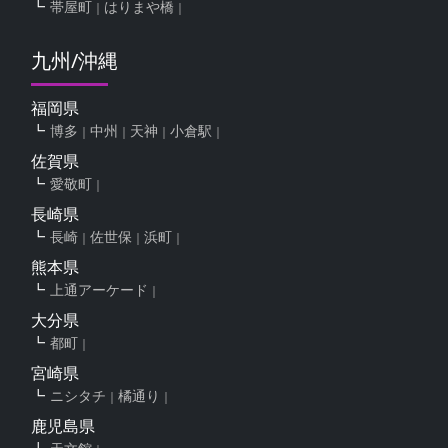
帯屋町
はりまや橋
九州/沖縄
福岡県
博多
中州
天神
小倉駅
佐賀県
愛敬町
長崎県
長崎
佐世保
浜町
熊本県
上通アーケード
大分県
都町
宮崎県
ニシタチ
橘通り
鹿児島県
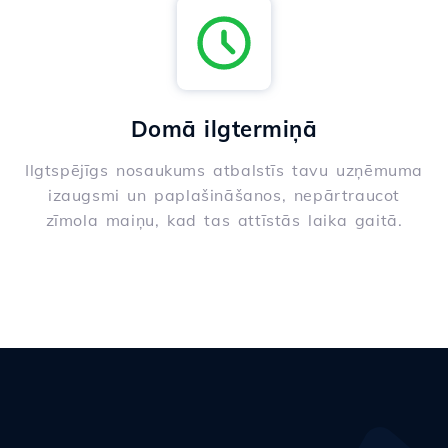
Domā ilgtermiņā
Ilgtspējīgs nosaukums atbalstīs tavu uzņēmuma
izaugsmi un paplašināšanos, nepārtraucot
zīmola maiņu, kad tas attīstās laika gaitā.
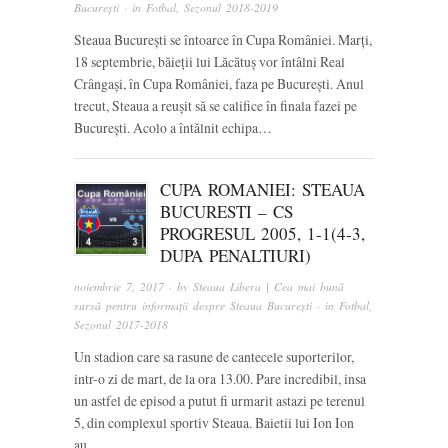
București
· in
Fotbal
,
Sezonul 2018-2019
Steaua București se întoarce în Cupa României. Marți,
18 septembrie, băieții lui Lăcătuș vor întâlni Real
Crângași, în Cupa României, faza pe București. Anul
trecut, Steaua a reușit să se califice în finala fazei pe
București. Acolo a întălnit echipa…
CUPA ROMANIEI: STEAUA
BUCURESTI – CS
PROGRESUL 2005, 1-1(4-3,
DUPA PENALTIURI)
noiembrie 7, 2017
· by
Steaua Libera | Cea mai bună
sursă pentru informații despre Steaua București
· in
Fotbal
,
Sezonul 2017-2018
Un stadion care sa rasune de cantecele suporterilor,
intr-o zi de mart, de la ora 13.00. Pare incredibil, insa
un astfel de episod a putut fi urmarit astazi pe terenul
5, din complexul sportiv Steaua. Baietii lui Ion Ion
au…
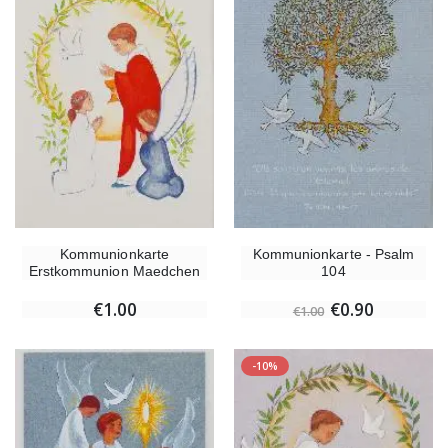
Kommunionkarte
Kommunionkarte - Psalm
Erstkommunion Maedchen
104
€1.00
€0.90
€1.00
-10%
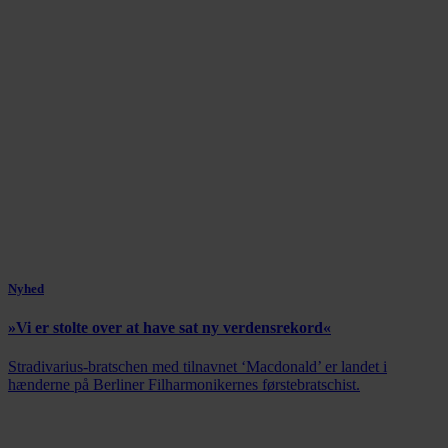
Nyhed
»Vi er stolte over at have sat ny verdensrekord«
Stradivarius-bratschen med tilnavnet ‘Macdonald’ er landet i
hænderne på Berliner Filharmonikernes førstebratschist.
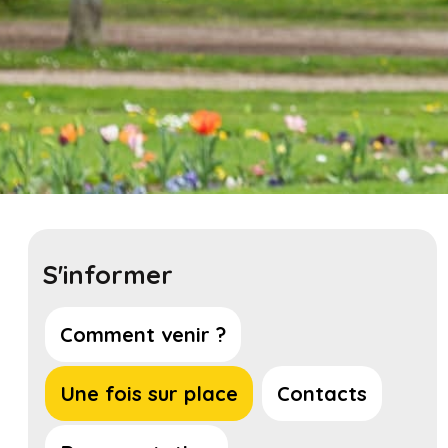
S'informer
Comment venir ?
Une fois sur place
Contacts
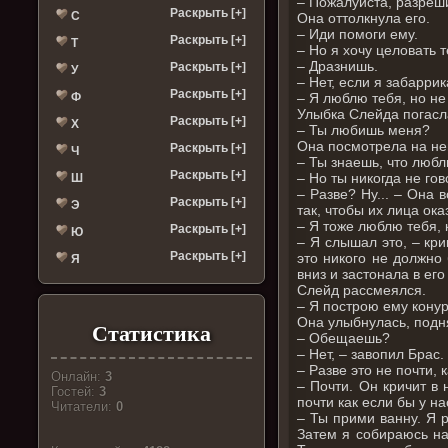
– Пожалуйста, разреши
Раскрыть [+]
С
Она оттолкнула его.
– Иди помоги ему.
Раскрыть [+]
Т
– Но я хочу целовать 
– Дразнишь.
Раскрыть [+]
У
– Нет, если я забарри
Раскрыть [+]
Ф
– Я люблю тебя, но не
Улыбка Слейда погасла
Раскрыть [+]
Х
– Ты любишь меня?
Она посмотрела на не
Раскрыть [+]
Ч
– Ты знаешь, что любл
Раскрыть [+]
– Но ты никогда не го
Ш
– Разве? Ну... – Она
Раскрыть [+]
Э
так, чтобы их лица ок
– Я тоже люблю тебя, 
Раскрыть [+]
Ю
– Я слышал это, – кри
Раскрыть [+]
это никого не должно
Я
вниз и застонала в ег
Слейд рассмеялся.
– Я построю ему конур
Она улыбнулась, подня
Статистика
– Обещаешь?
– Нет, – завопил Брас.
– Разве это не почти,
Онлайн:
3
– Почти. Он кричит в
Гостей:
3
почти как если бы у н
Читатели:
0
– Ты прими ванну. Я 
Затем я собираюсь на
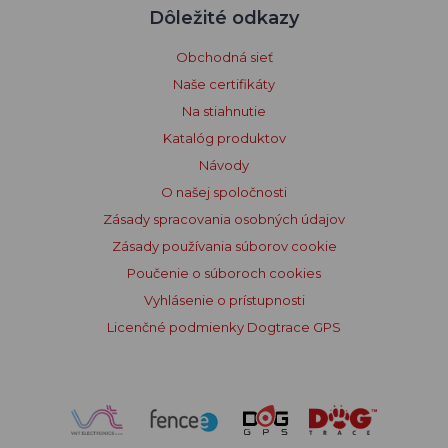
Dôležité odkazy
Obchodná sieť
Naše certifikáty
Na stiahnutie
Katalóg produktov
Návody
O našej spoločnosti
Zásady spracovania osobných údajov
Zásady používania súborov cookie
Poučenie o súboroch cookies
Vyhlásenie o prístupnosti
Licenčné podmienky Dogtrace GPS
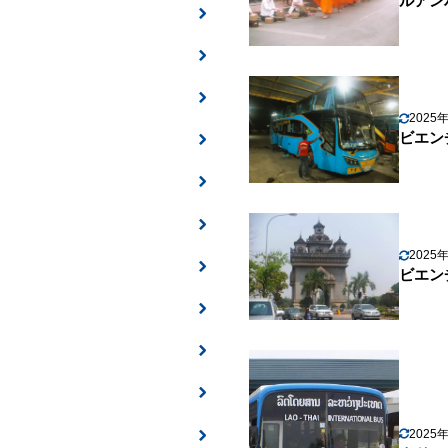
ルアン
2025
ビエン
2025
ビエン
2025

## WORK TO COMPLETE
Copy all of the listing word for word, minus the images.

## ANSWER SPACE
帯屋町
はりまや橋
九州/沖縄
福岡県
博多
中州
天神
小倉駅
佐賀県
愛敬町
長崎県
長崎
佐世保
浜町
熊本県
上通アーケード
大分県
都町
宮崎県
ニシタチ
橘通り
鹿児島県
Domā ilgtermiņā
Ilgtspējīgs nosaukums atbalstīs tavu uzņēmuma
izaugsmi un paplašināšanos, nepārtraucot
zīmola maiņu, kad tas attīstās laika gaitā.
București
· in
Fotbal
,
Sezonul 2018-2019
Steaua București se întoarce în Cupa României. Marți,
18 septembrie, băieții lui Lăcătuș vor întâlni Real
Crângași, în Cupa României, faza pe București. Anul
trecut, Steaua a reușit să se califice în finala fazei pe
București. Acolo a întălnit echipa…
CUPA ROMANIEI: STEAUA
BUCURESTI – CS
PROGRESUL 2005, 1-1(4-3,
DUPA PENALTIURI)
noiembrie 7, 2017
· by
Steaua Libera | Cea mai bună
sursă pentru informații despre Steaua București
· in
Fotbal
,
Sezonul 2017-2018
Un stadion care sa rasune de cantecele suporterilor,
intr-o zi de mart, de la ora 13.00. Pare incredibil, insa
un astfel de episod a putut fi urmarit astazi pe terenul
5, din complexul sportiv Steaua. Baietii lui Ion Ion
au…
Kommunionkarte
Kommunionkarte - Psalm
Erstkommunion Maedchen
104
€1.00
€0.90
€1.00
-10%
Nyhed
»Vi er stolte over at have sat ny verdensrekord«
Stradivarius-bratschen med tilnavnet ‘Macdonald’ er landet i
hænderne på Berliner Filharmonikernes førstebratschist.
S'informer
Comment venir ?
Une fois sur place
Contacts
– Пожалуйста, разреши
Раскрыть [+]
С
Она оттолкнула его.
– Иди помоги ему.
Раскрыть [+]
Т
– Но я хочу целовать 
– Дразнишь.
Раскрыть [+]
У
– Нет, если я забарри
Раскрыть [+]
Ф
– Я люблю тебя, но не
Улыбка Слейда погасла
Раскрыть [+]
Х
– Ты любишь меня?
Она посмотрела на не
Раскрыть [+]
Ч
– Ты знаешь, что любл
Раскрыть [+]
– Но ты никогда не го
Ш
– Разве? Ну... – Она
Раскрыть [+]
Э
так, чтобы их лица ок
– Я тоже люблю тебя, 
Раскрыть [+]
Ю
– Я слышал это, – кри
Раскрыть [+]
это никого не должно
Я
вниз и застонала в ег
Слейд рассмеялся.
– Я построю ему конур
Она улыбнулась, подня
Статистика
– Обещаешь?
– Нет, – завопил Брас.
– Разве это не почти,
Онлайн:
3
– Почти. Он кричит в
Гостей:
3
почти как если бы у н
Читатели:
0
– Ты прими ванну. Я 
Затем я собираюсь на
Dôležité odkazy
Obchodná sieť
Naše certifikáty
Na stiahnutie
Katalóg produktov
Návody
O našej spoločnosti
Zásady spracovania osobných údajov
Zásady používania súborov cookie
Poučenie o súboroch cookies
Vyhlásenie o prístupnosti
Licenčné podmienky Dogtrace GPS
ルアン
2025
ビエン
2025
ビエン
2025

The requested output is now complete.